The Heckler & Koch Universal Combat Pistol (HK UCP), also known as the HK P46, is a double action, semi-automatic handgun developed under commission for the German Bundeswehr. The concept for the UCP was later cancelled at the prototype stage.

===History===
The UCP was to be the companion sidearm to the HK MP7, using the same HK 4.6×30mm cartridge. The 4.6×30mm round is a direct competitor to the 5.7×28mm by Fabrique Nationale de Herstal (FN). As such, the UCP would have been a direct competitor to the FN Five-seven pistol. Both have greater armor-piercing capabilities and less recoil compared to other commonly used military handgun cartridges, such as the 9×18mm Makarov and 9×19mm Parabellum.

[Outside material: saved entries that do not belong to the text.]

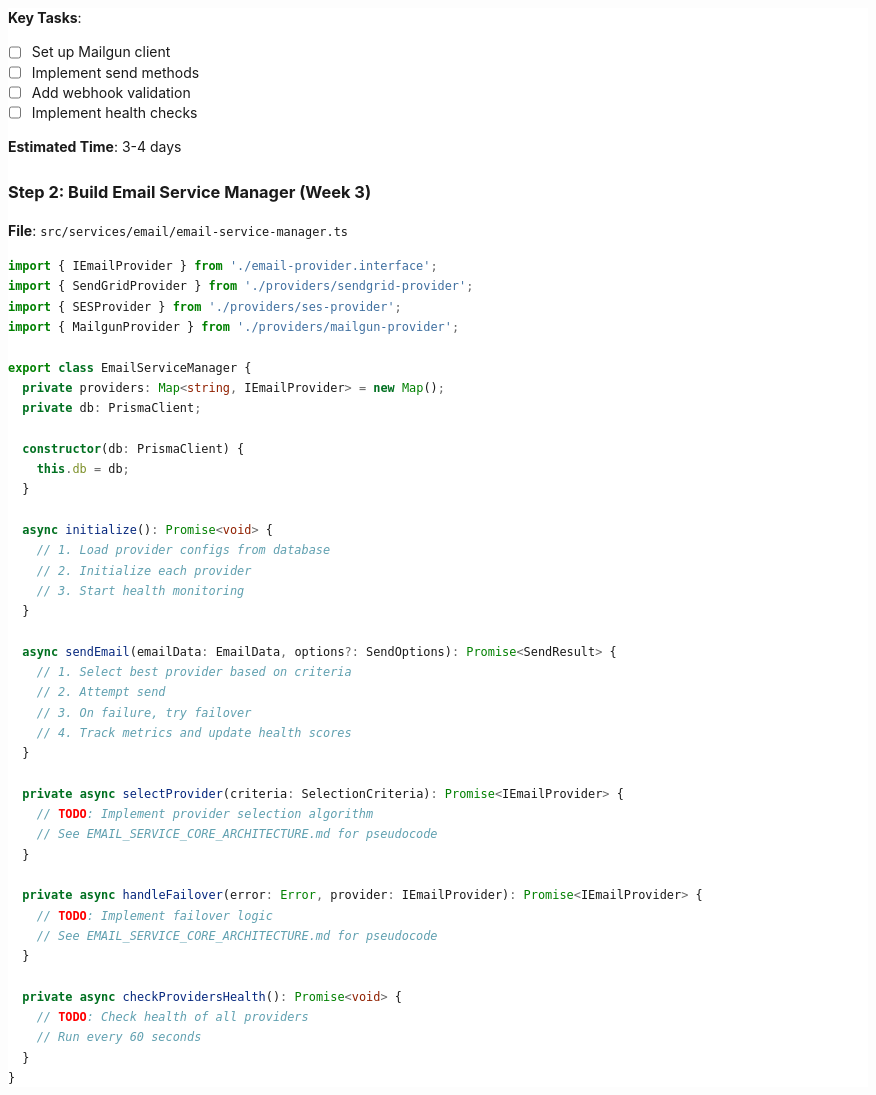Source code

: **Key Tasks**:
- [ ] Set up Mailgun client
- [ ] Implement send methods
- [ ] Add webhook validation
- [ ] Implement health checks

**Estimated Time**: 3-4 days

### Step 2: Build Email Service Manager (Week 3)

**File**: `src/services/email/email-service-manager.ts`

```typescript
import { IEmailProvider } from './email-provider.interface';
import { SendGridProvider } from './providers/sendgrid-provider';
import { SESProvider } from './providers/ses-provider';
import { MailgunProvider } from './providers/mailgun-provider';

export class EmailServiceManager {
  private providers: Map<string, IEmailProvider> = new Map();
  private db: PrismaClient;

  constructor(db: PrismaClient) {
    this.db = db;
  }

  async initialize(): Promise<void> {
    // 1. Load provider configs from database
    // 2. Initialize each provider
    // 3. Start health monitoring
  }

  async sendEmail(emailData: EmailData, options?: SendOptions): Promise<SendResult> {
    // 1. Select best provider based on criteria
    // 2. Attempt send
    // 3. On failure, try failover
    // 4. Track metrics and update health scores
  }

  private async selectProvider(criteria: SelectionCriteria): Promise<IEmailProvider> {
    // TODO: Implement provider selection algorithm
    // See EMAIL_SERVICE_CORE_ARCHITECTURE.md for pseudocode
  }

  private async handleFailover(error: Error, provider: IEmailProvider): Promise<IEmailProvider> {
    // TODO: Implement failover logic
    // See EMAIL_SERVICE_CORE_ARCHITECTURE.md for pseudocode
  }

  private async checkProvidersHealth(): Promise<void> {
    // TODO: Check health of all providers
    // Run every 60 seconds
  }
}
```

The proliferation of cheap yet effective soft body armor has begun to make guns that fire pistol ammunition (such as Heckler & Koch's earlier MP5 submachine gun and USP pistol) ineffective. In response to this trend, Heckler & Koch designed the MP7 (along with the cancelled UCP pistol, which was to use the same ammunition) to penetrate soft body armor while being small enough to be used in place of either a pistol or a submachine gun.

=== Design ===
The UCP operated on the delayed-blowback operating principle. The external design of the UCP appears to have been borrowed from the HK P2000 pistol, and includes ambidextrous controls, interchangeable backstraps, and a Picatinny rail system for the attachment of accessories. Like the USP and P2000 series of pistols, the trigger mechanism is reported to have been modular and capable of different configurations. The UCP was designed to accept an extended, threaded barrel capable of accepting the attachment of a sound suppressor made by Brügger & Thomet.

The design remained in the prototype phase As of 2006, and had been reported as entering limited trials with the Bundeswehr.

In July 2009, HK USA's president, Wayne Weber, indicated that the UCP project has been cancelled because "HK felt it did not provide adequate ballistics in handgun form."